Avec l’arrivée programmée de French Bee et de United Airlines en plus des compagnies opérant déjà, la Polynésie française va connaitre une croissance de l’offre en sièges de 40% en 2019 en année pleine sur l’axe Paris-Californie-Tahiti ; route qui draine 60% de la fréquentation touristique. D’aucuns diront tant mieux, c’est ce qu’il faut pour développer le tourisme. Nous revoilà donc au centre de l’éternel débat de la poule et de l’œuf : pour avoir plus de touristes faut-il d’abord plus de sièges d’avion ou plus de chambres d’hôtels ?

Ce débat est donc sur le point de connaître un éclairage nouveau en Polynésie française. Les sièges sont à la vente. L’offre devrait donc passer de 209 000 sièges en aller-retour en 2017 à 278 000 en 18-19 sur la route Paris-Tahiti via les USA. Pour rester dans des conditions de rentabilité équivalente, les compagnies aériennes devront transporter 56 000 passagers de plus à l’arrivée à Tahiti, soit une croissance de 26% de la fréquentation touristique.
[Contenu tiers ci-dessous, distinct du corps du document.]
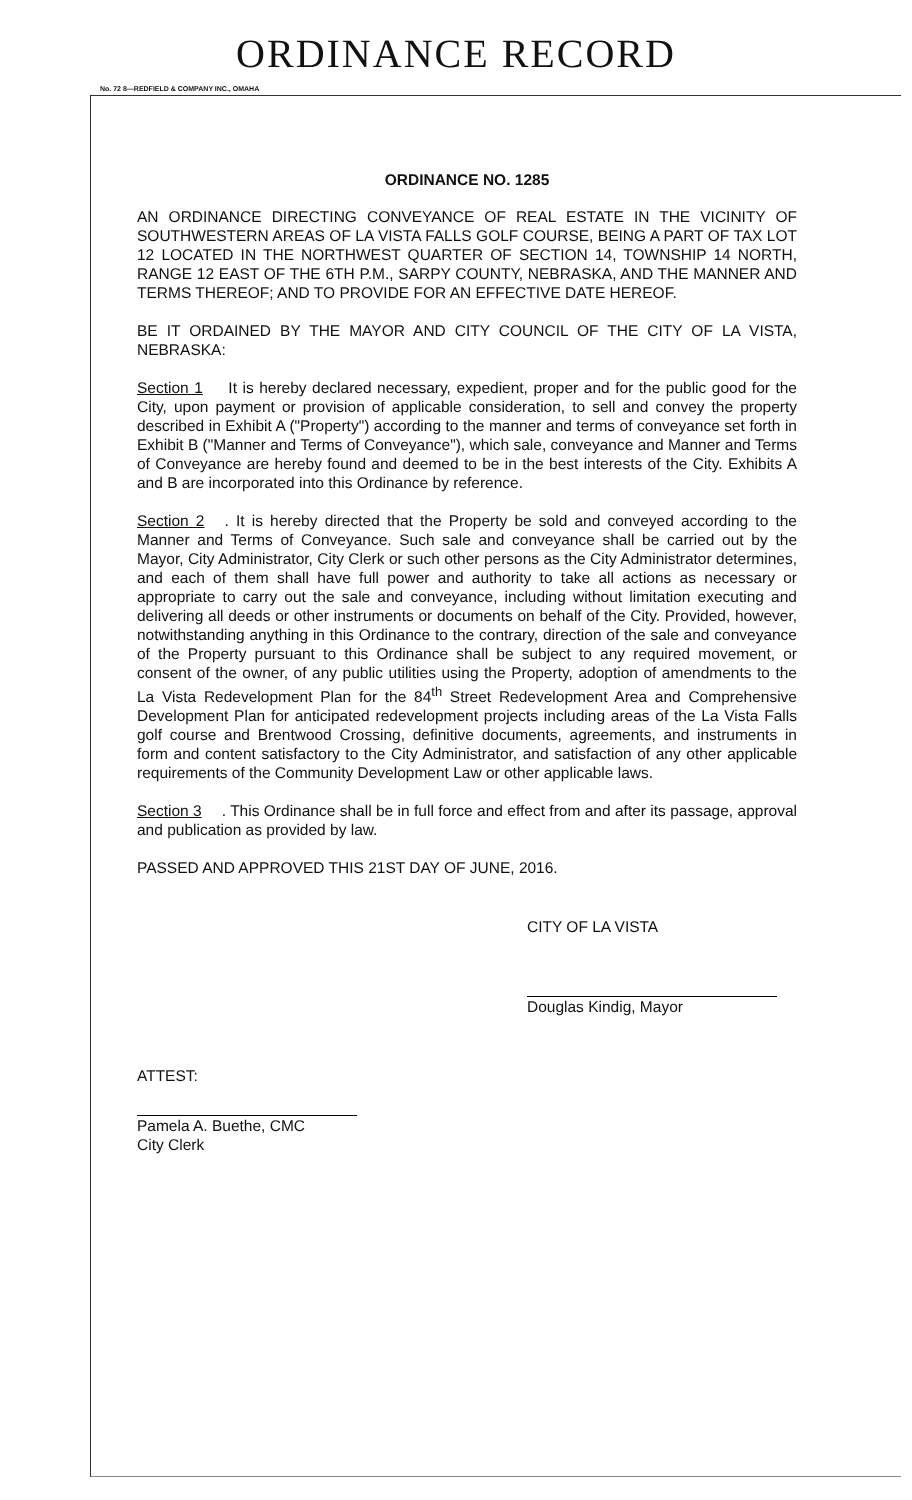ORDINANCE RECORD
No. 72 8—REDFIELD & COMPANY INC., OMAHA
ORDINANCE NO. 1285
AN ORDINANCE DIRECTING CONVEYANCE OF REAL ESTATE IN THE VICINITY OF SOUTHWESTERN AREAS OF LA VISTA FALLS GOLF COURSE, BEING A PART OF TAX LOT 12 LOCATED IN THE NORTHWEST QUARTER OF SECTION 14, TOWNSHIP 14 NORTH, RANGE 12 EAST OF THE 6TH P.M., SARPY COUNTY, NEBRASKA, AND THE MANNER AND TERMS THEREOF; AND TO PROVIDE FOR AN EFFECTIVE DATE HEREOF.
BE IT ORDAINED BY THE MAYOR AND CITY COUNCIL OF THE CITY OF LA VISTA, NEBRASKA:
Section 1 It is hereby declared necessary, expedient, proper and for the public good for the City, upon payment or provision of applicable consideration, to sell and convey the property described in Exhibit A ("Property") according to the manner and terms of conveyance set forth in Exhibit B ("Manner and Terms of Conveyance"), which sale, conveyance and Manner and Terms of Conveyance are hereby found and deemed to be in the best interests of the City. Exhibits A and B are incorporated into this Ordinance by reference.
Section 2. It is hereby directed that the Property be sold and conveyed according to the Manner and Terms of Conveyance. Such sale and conveyance shall be carried out by the Mayor, City Administrator, City Clerk or such other persons as the City Administrator determines, and each of them shall have full power and authority to take all actions as necessary or appropriate to carry out the sale and conveyance, including without limitation executing and delivering all deeds or other instruments or documents on behalf of the City. Provided, however, notwithstanding anything in this Ordinance to the contrary, direction of the sale and conveyance of the Property pursuant to this Ordinance shall be subject to any required movement, or consent of the owner, of any public utilities using the Property, adoption of amendments to the La Vista Redevelopment Plan for the 84<sup>th</sup> Street Redevelopment Area and Comprehensive Development Plan for anticipated redevelopment projects including areas of the La Vista Falls golf course and Brentwood Crossing, definitive documents, agreements, and instruments in form and content satisfactory to the City Administrator, and satisfaction of any other applicable requirements of the Community Development Law or other applicable laws.
Section 3. This Ordinance shall be in full force and effect from and after its passage, approval and publication as provided by law.
PASSED AND APPROVED THIS 21ST DAY OF JUNE, 2016.
CITY OF LA VISTA
Douglas Kindig, Mayor
ATTEST:
Pamela A. Buethe, CMC
City Clerk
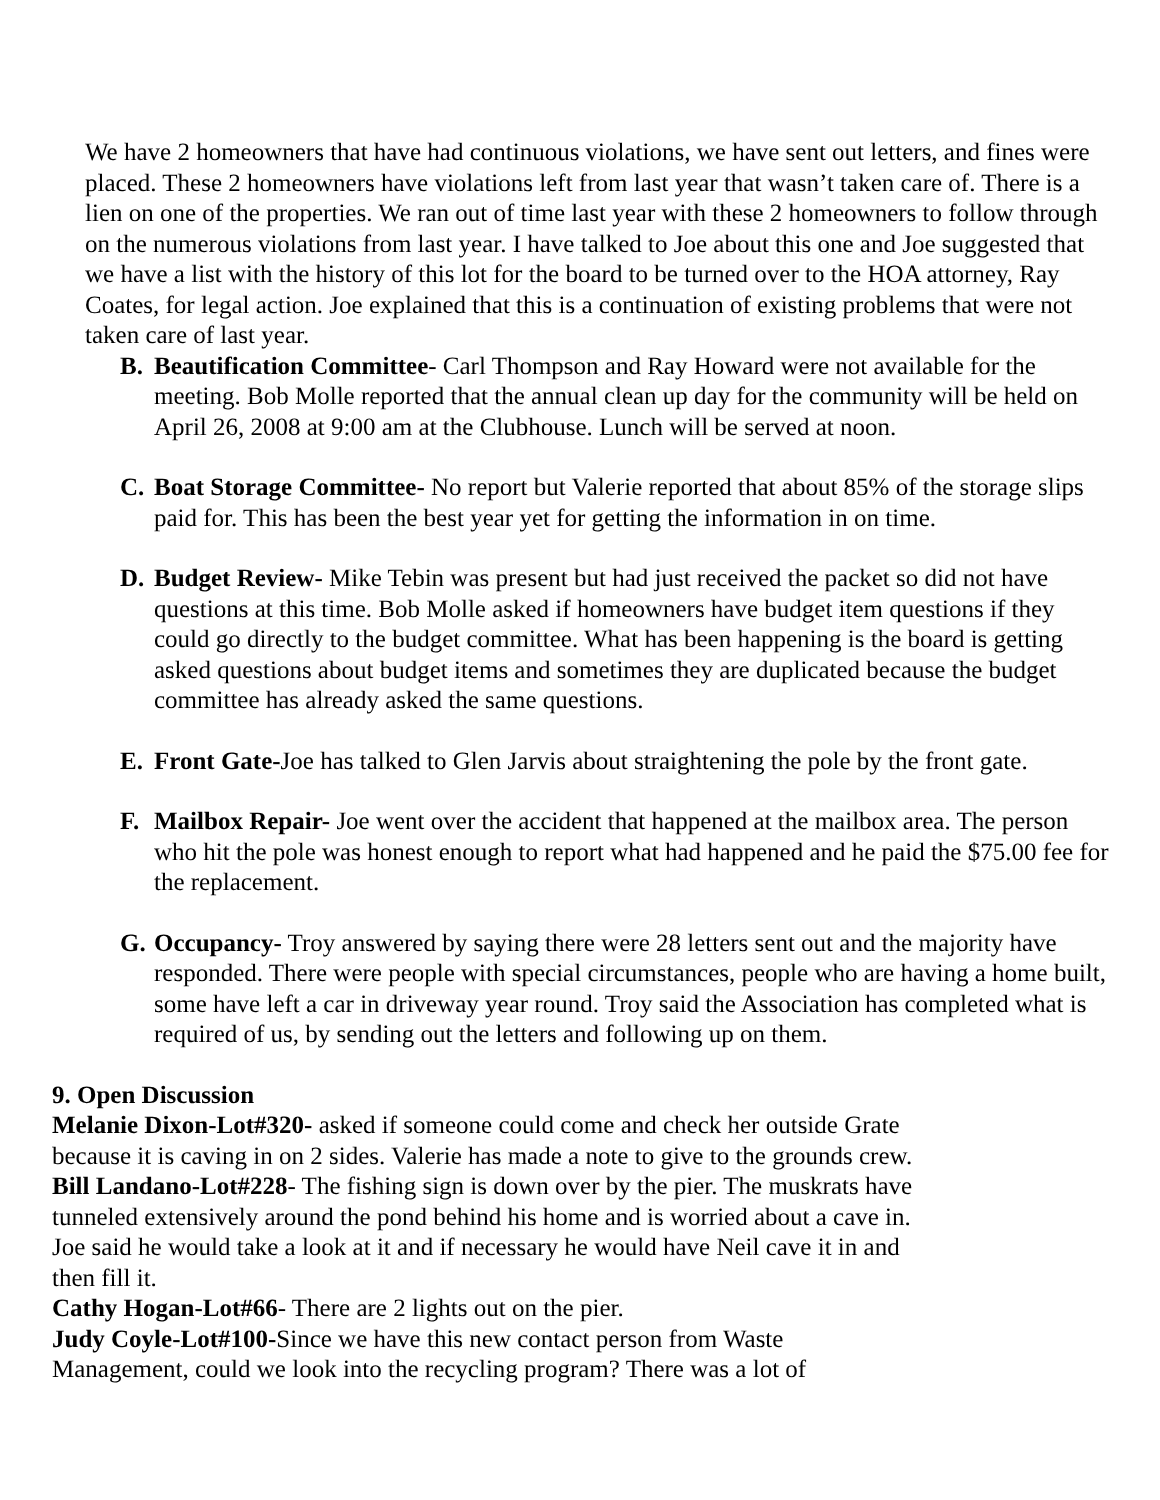We have 2 homeowners that have had continuous violations, we have sent out letters, and fines were placed. These 2 homeowners have violations left from last year that wasn’t taken care of. There is a lien on one of the properties. We ran out of time last year with these 2 homeowners to follow through on the numerous violations from last year. I have talked to Joe about this one and Joe suggested that we have a list with the history of this lot for the board to be turned over to the HOA attorney, Ray Coates, for legal action. Joe explained that this is a continuation of existing problems that were not taken care of last year.
B. Beautification Committee- Carl Thompson and Ray Howard were not available for the meeting. Bob Molle reported that the annual clean up day for the community will be held on April 26, 2008 at 9:00 am at the Clubhouse. Lunch will be served at noon.
C. Boat Storage Committee- No report but Valerie reported that about 85% of the storage slips paid for. This has been the best year yet for getting the information in on time.
D. Budget Review- Mike Tebin was present but had just received the packet so did not have questions at this time. Bob Molle asked if homeowners have budget item questions if they could go directly to the budget committee. What has been happening is the board is getting asked questions about budget items and sometimes they are duplicated because the budget committee has already asked the same questions.
E. Front Gate-Joe has talked to Glen Jarvis about straightening the pole by the front gate.
F. Mailbox Repair- Joe went over the accident that happened at the mailbox area. The person who hit the pole was honest enough to report what had happened and he paid the $75.00 fee for the replacement.
G. Occupancy- Troy answered by saying there were 28 letters sent out and the majority have responded. There were people with special circumstances, people who are having a home built, some have left a car in driveway year round. Troy said the Association has completed what is required of us, by sending out the letters and following up on them.
9. Open Discussion
Melanie Dixon-Lot#320- asked if someone could come and check her outside Grate because it is caving in on 2 sides. Valerie has made a note to give to the grounds crew.
Bill Landano-Lot#228- The fishing sign is down over by the pier. The muskrats have tunneled extensively around the pond behind his home and is worried about a cave in. Joe said he would take a look at it and if necessary he would have Neil cave it in and then fill it.
Cathy Hogan-Lot#66- There are 2 lights out on the pier.
Judy Coyle-Lot#100-Since we have this new contact person from Waste Management, could we look into the recycling program? There was a lot of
Une étude récente du service du tourisme recense une offre de 2744 chambres pour l’hébergement hôtelier classé et 1498 pour la petite hôtellerie familiale. Le potentiel de croissance touristique offert par les compagnies aériennes risque de se heurter très vite à un déficit de réceptif hôtelier. Or, il faut entre 4 et 5 ans pour construire un hôtel classé.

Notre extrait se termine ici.